Vinken: Coco Chanel hat nicht nur durch Übertragung einer militaristischen Uniform das Chanel-Kostüm erfunden, sondern auch Baumwolljersey, das Material der Matrosen, in die Haute Couture integriert. Das ist eine Dissonanz, eine Überschreitung von Klassen- und Repräsentationsgrenzen, eine Kollision von Chic und Arm. Schon in den 1980er-Jahren reflektierten Avantgarde-Modemacher die Zeit selbst, verpflichteten sich nicht mehr auf das Neue und den schnellen Wechsel. Die Kleider zeigten den Verschleiß, eine Idee, der nun über die Recycling-Mode in den Mainstream einsickert. Rei Kawakubo hat für Comme des Garcons Kinderkleider in Erwachsenenkostüme eingenäht, der Designer Martin Margiela hat alte, am Flohmarkt gefundene Kleider nachgeschneidert und seinen Produkten so die Vergänglichkeit eingeschrieben.

profil: Die Läden großer Ketten sind von Designern, aber auch von Straßentrends inspiriert. Ist die Mode demokratischer geworden?
Vinken: Ja, und gut so. Die Kehrseite von billiger, zugänglicher Mode und globalisierter Produktion ist aber, dass wir Europäer die Ausbeutung in die sogenannte Dritte Welt ausgelagert haben.
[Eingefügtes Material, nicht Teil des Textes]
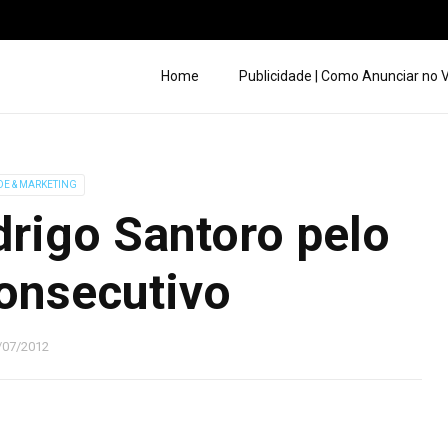
Home
Publicidade | Como Anunciar no
DE & MARKETING
rigo Santoro pelo
onsecutivo
/07/2012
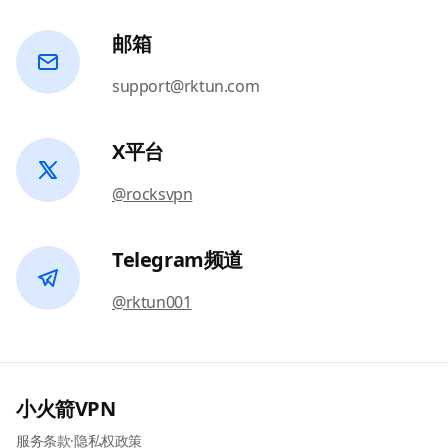
邮箱
support@rktun.com
X平台
@rocksvpn
Telegram频道
@rktun001
小火箭VPN
服务条款
·
隐私权政策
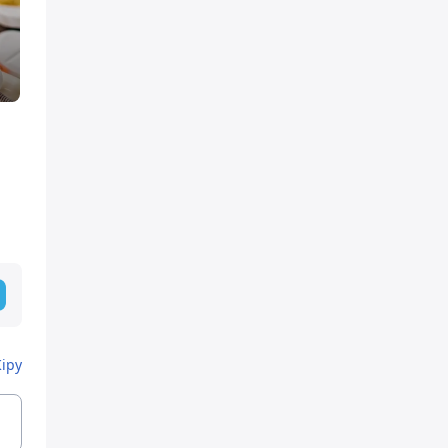
й
Кіру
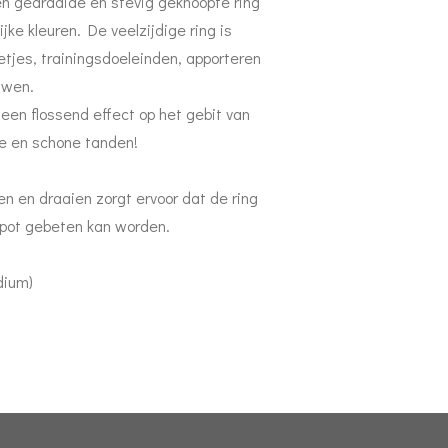
en gedraaide en stevig geknoopte ring
ijke kleuren. De veelzijdige ring is
letjes, trainingsdoeleinden, apporteren
uwen.
een flossend effect op het gebit van
ke en schone tanden!
n en draaien zorgt ervoor dat de ring
kapot gebeten kan worden.
dium)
Wir genießen die Privilegien, die früher der Adel hatte.

Infobox

Fleischbeschau
Die Moderne kehrte die Geschlechterverhältnisse um: War bis zur Französischen Revolution der Mann das schöne Geschlecht, die Beine in sexy Strümpfe gezwängt und eine protzige „Schamkapsel“ um die Mitte, verbannte der nüchterne Anzug die Herren in die Ecke des Anti-Modischen. Es entstand ein Paradoxon, an dem sich jegliche Frauenmode nach wie vor abarbeiten muss: „Vergeistigt die männliche Mode den Leib, dann ist die weibliche eine einzige Fleischbeschau.“ Entlang dieses Grabens erzählt Barbara Vinken in „Angezogen“ so eloquent wie kurzweilig ihre Version einer Geschichte der Mode der Neuzeit. Freilich ist für Vinken, die einen reichlich bourgeoisen und heteronormativen Blick auf die Modewelt legt, „Funktionskleidung“ in seiner „ätzend öden Pseudofunktionalität“ ein Albtraum, HipHop-Fashion ebenso uninteressant wie Streetwear, Unisex ein Konstrukt, das nicht funktioniert, und Paris noch immer das Zentrum der Welt. Karin Cerny

Barbara Vinken: Angezogen. Das Geheimnis der Mode.